The overall causes of obesity are a sedentary lifestyle and excess energy intake, also known as overnutrition. However, the molecular mechanisms by which overnutrition generates obesity are not fully understood. We hypothesize that overnutrition causes mitochondrial dysfunction by leading to inhibitory protein acetylation. Nicotinamide riboside (NR) is a precursor of NAD and supplementation with NR has been shown to reduce weight gain and metabolic dysfunction observed in a mouse model of overnutrition. Analysis of the mechanisms by which NR prevents weight gain may elucidate the molecular mechanisms that cause obesity. This proposal is linked to a parent study of NR supplementation in the context of overnutrition which includes both a mouse model and a randomized, placebo-controlled pilot study in human adults. The parent study will use mechanistic methods to evaluate the impact of NR supplementation on NAD metabolism in mice given overnutrition. In the human pilot study, the parent study will test the hypothesis that NR supplementation will prevent weight gain in humans in the context of overnutrition. The objective of this K01 proposal is to evaluate alterations in the NAD- targeted and global metabolome that accompany nicotinamide riboside (NR) supplementation in both mice and humans and correlate these metabolomic changes with outcomes (e.g., prevention of weight gain) in both the mouse mechanistic studies and the human clinical trial. The use of metabolomics in both the mouse and human study provides a unique opportunity to identify novel biomarkers of weight gain and NR supplementation and to link these biomarkers with clinically significant changes in NAD metabolism.

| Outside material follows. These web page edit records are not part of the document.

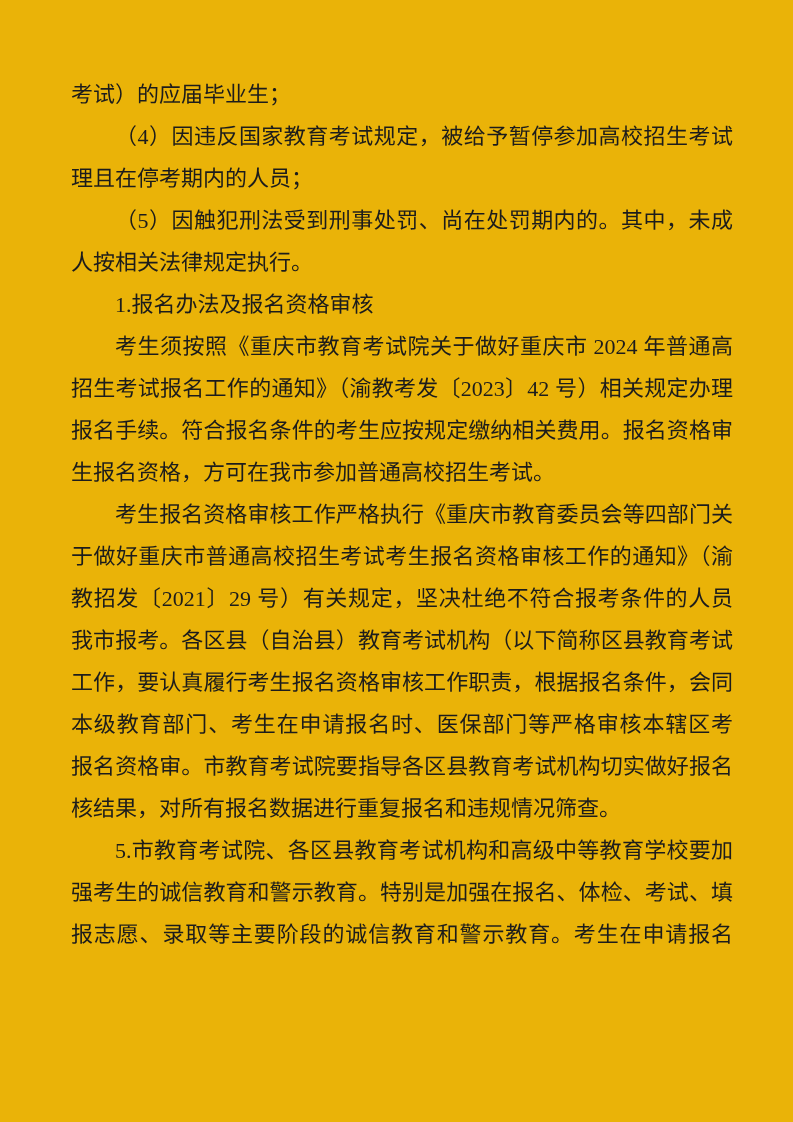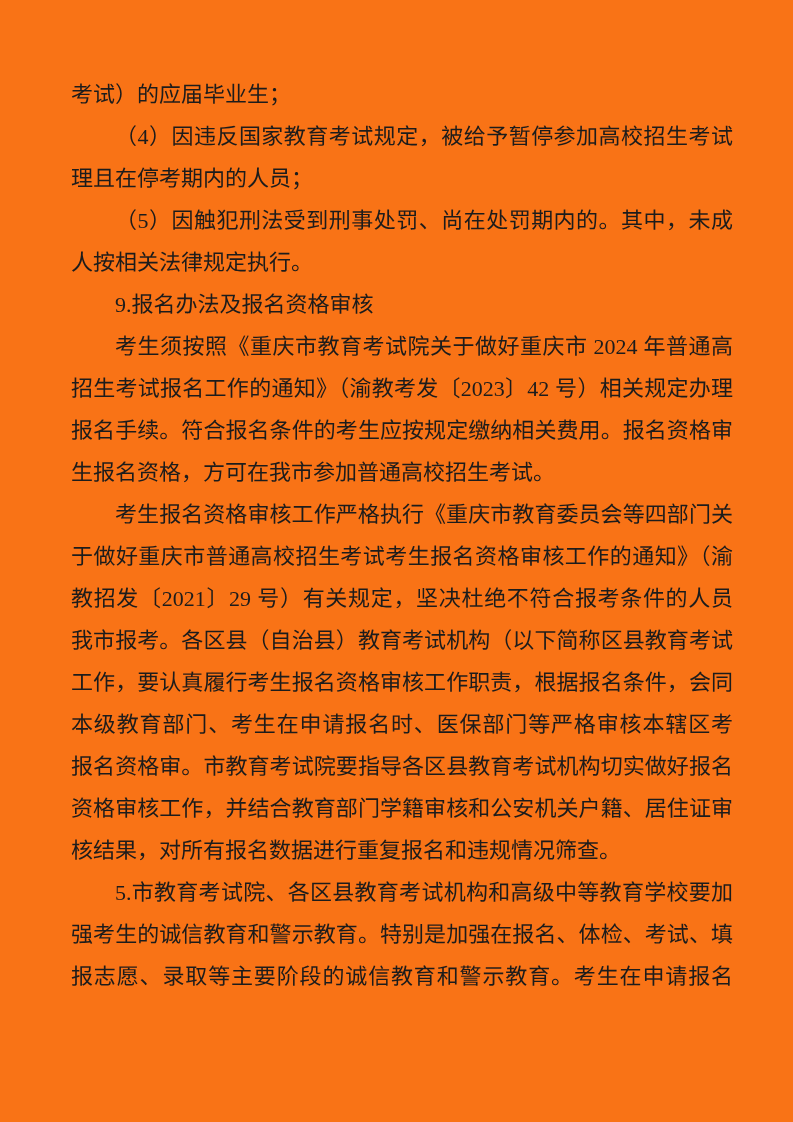--- a/index.html
+++ b/index.html
@@ -11,7 +11,7 @@
     position: relative;
     width: 793px;
     height: 1122px;
-    background: #f97316;
+    background: #eab308;
     overflow: hidden;
     font-family: "Liberation Serif", "DejaVu Serif", serif;
   }

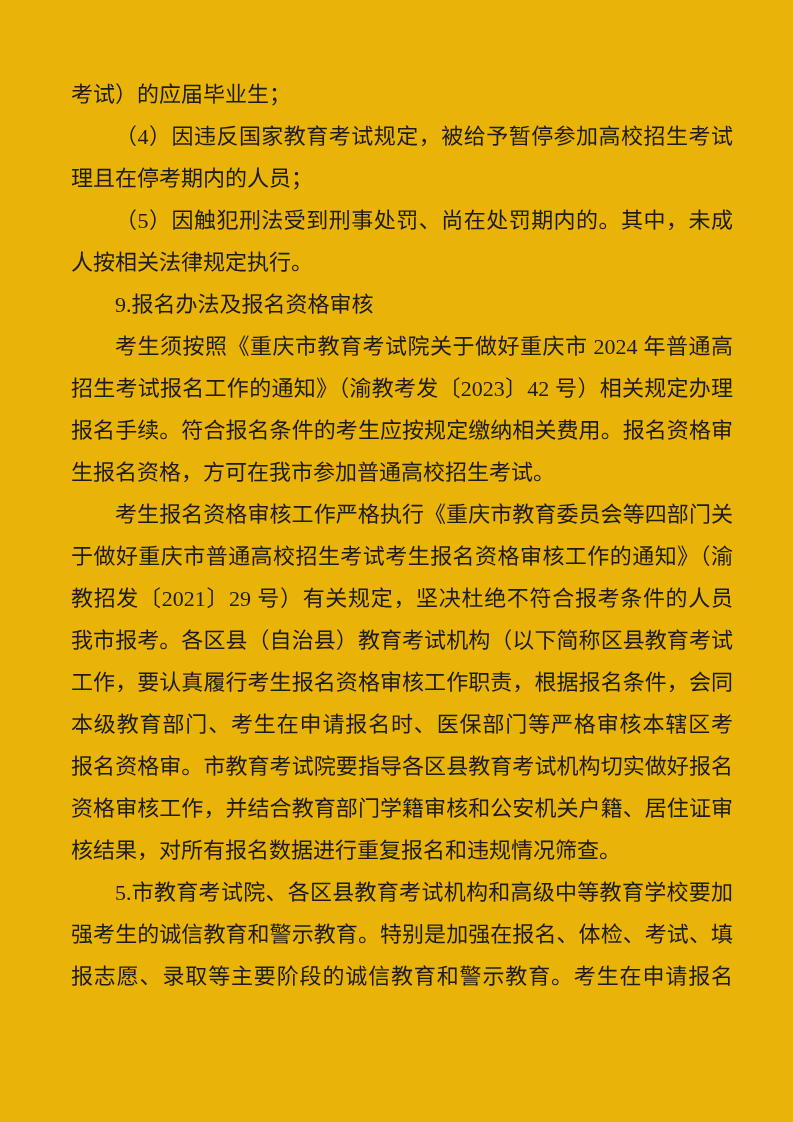--- a/index.html
+++ b/index.html
@@ -63,7 +63,7 @@
     </p>
 
     <p class="para">
-      <span class="line indent">9.报名办法及报名资格审核</span>
+      <span class="line indent">1.报名办法及报名资格审核</span>
     </p>
 
     <p class="para">

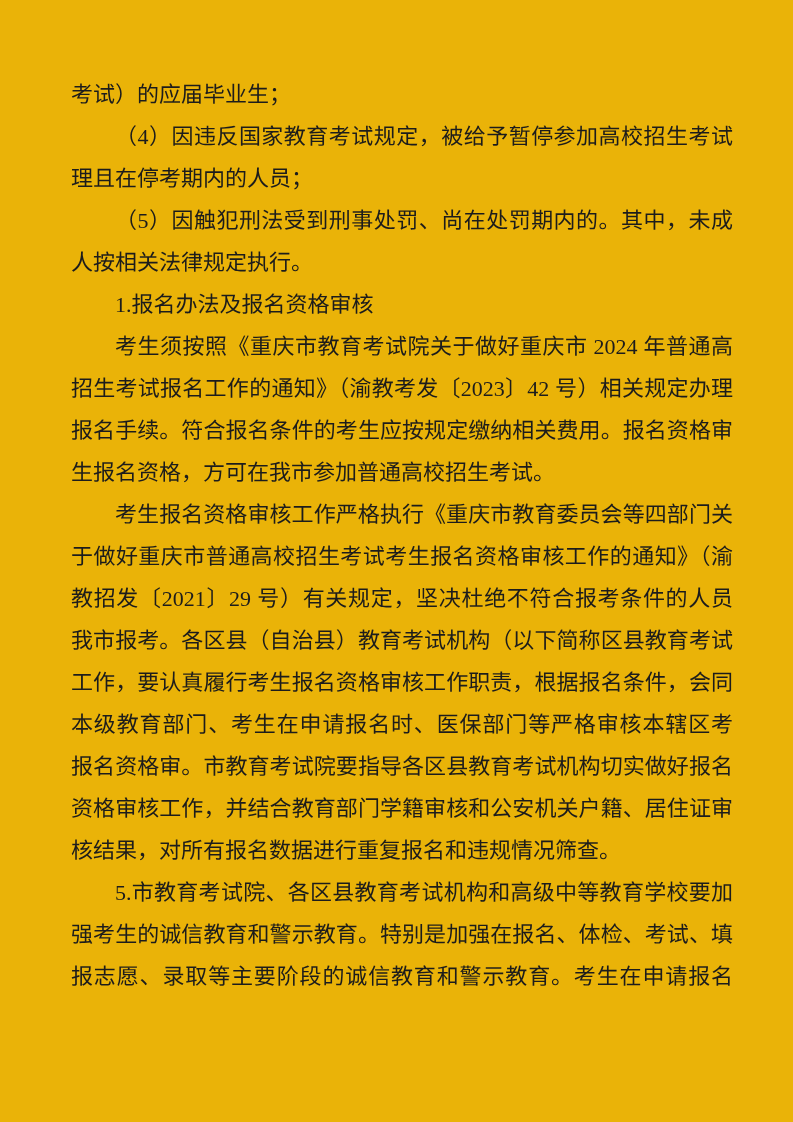--- a/index.html
+++ b/index.html
@@ -81,7 +81,6 @@
       <span class="line fill">工作，要认真履行考生报名资格审核工作职责，根据报名条件，会同</span>
       <span class="line fill">本级教育部门、考生在申请报名时、医保部门等严格审核本辖区考</span>
       <span class="line fill">报名资格审。市教育考试院要指导各区县教育考试机构切实做好报名</span>
-      <span class="line fill">资格审核工作，并结合教育部门学籍审核和公安机关户籍、居住证审</span>
       <span class="line">核结果，对所有报名数据进行重复报名和违规情况筛查。</span>
     </p>
 

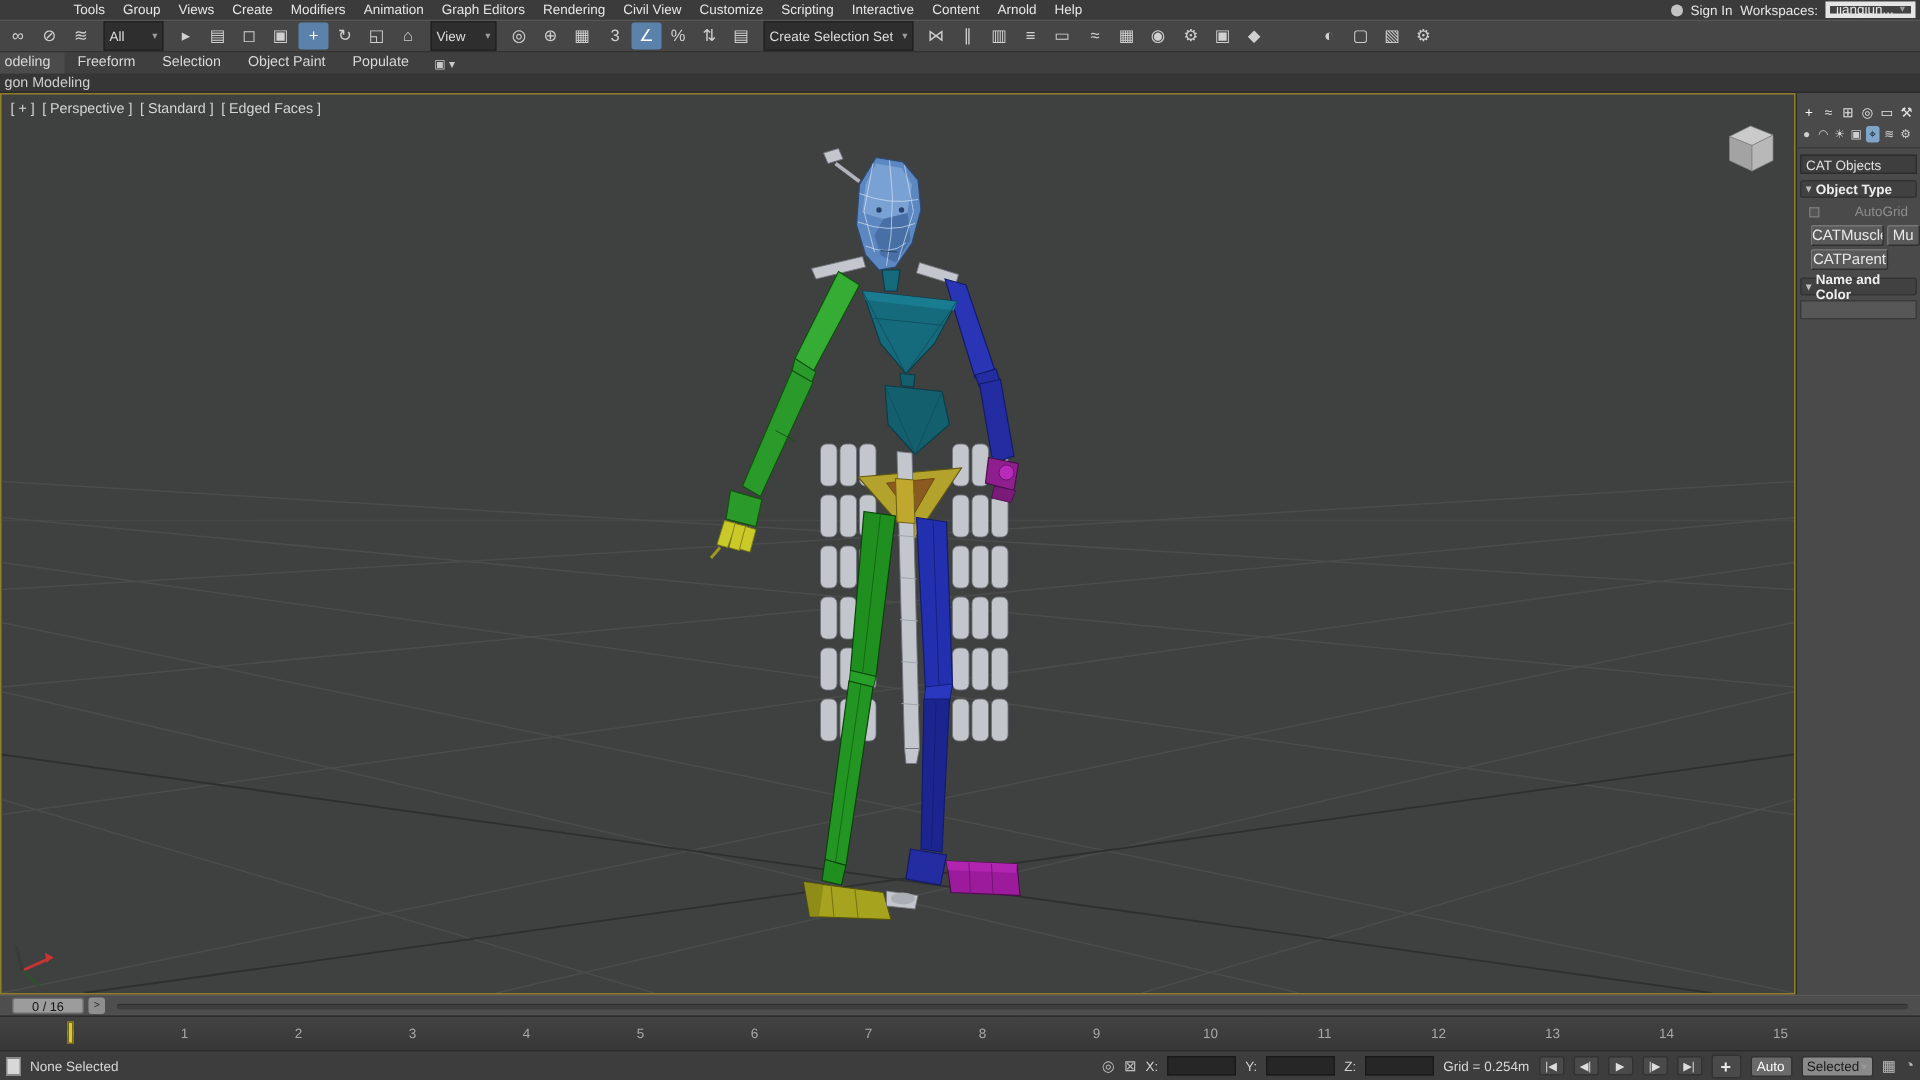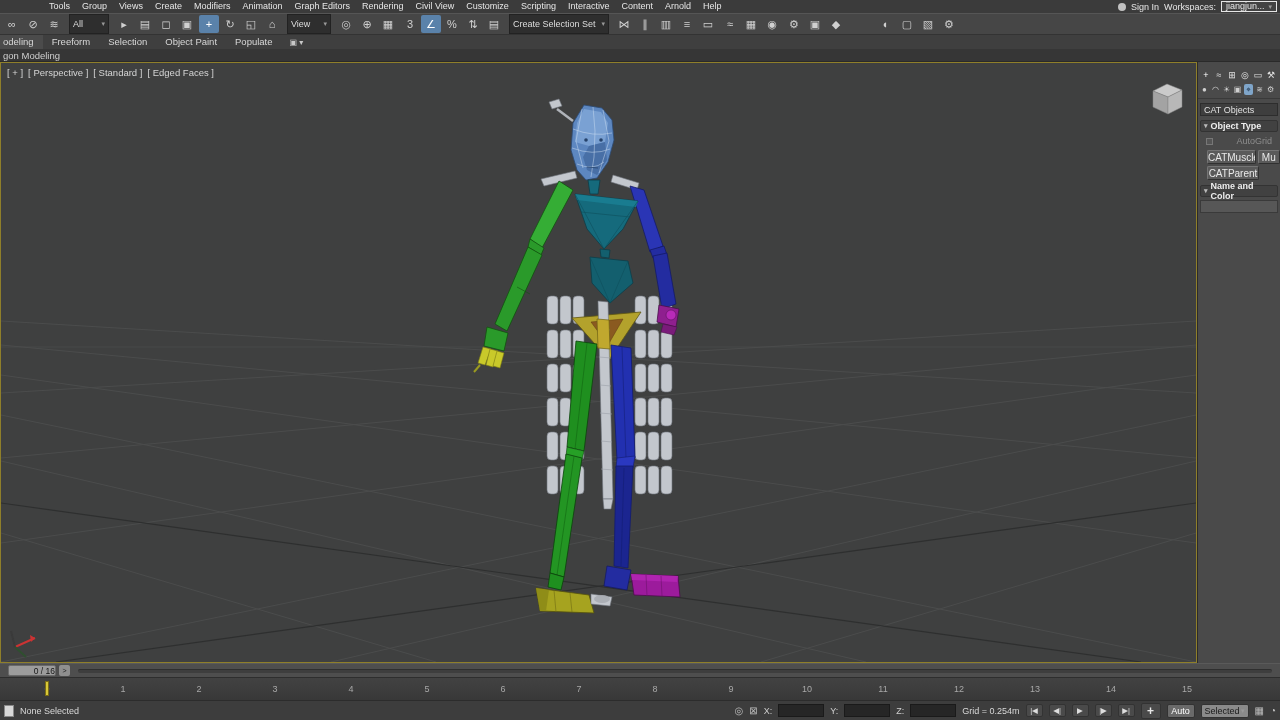--- a/index.html
+++ b/index.html
@@ -13,7 +13,7 @@
   .menu-item { padding:0 6px; height:13px; line-height:13px; white-space:nowrap; }
   .menubar-right { position:absolute; right:3px; top:0; height:13px; display:flex; align-items:center; gap:5px; }
   .person-icon { width:8px; height:8px; border-radius:50%; background:#c2c2c2; display:inline-block; }
-  .ws-combo { border:1px solid #e5e5e5; background:#434343; padding:0 4px; height:11px; line-height:9px; display:flex; align-items:center; gap:4px; }
+  .ws-combo { border:3px solid #e5e5e5; background:#434343; padding:0 4px; height:11px; line-height:9px; display:flex; align-items:center; gap:4px; }
   .arrow { color:#9a9a9a; font-size:7px; }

The first aim i s to evaluate the impact of NR supplementation on the comprehensive NAD metabolome in accessible biological samples. We hypothesize that the NAD metabolome will demonstrate changes associated with increased NAD utilization by SIRT3, a mitochondrial protein deacetylase. We will use NAD-targeted metabolomic analyses of urine, blood and feces to evaluate alterations in NAD metabolism associated with NR supplementation.
The second aim will explore the impact of NR supplementation in a non-targeted metabolomic analysis. We hypothesize that NR may prevent weight gain by altering metabolic pathways involved in energy expenditure. We will use non-targeted metabolomic analyses and identify important metabolomic profile changes with single value decomposition-based approaches. The results of this project will shed light on the underlying molecular mechanisms that cause obesity and may identify mechanisms for preventing obesity in the context of overnutrition.
Obesity and overweight affect almost two thirds of Americans. This project will evaluate a new dietary intervention that may prevent weight gain. Mice and humans will be fed a high-fat diet supplemented with a placebo or nicotinamide riboside (NR), a nutrient that has recently been shown to prevent weight gain in mice. We will examine metabolites associated with NR supplementation in mice, evaluate whether NR prevents weight gain in humans, and identify biomarkers in blood and waste products that are associated with the ability of NR to prevent weight gain.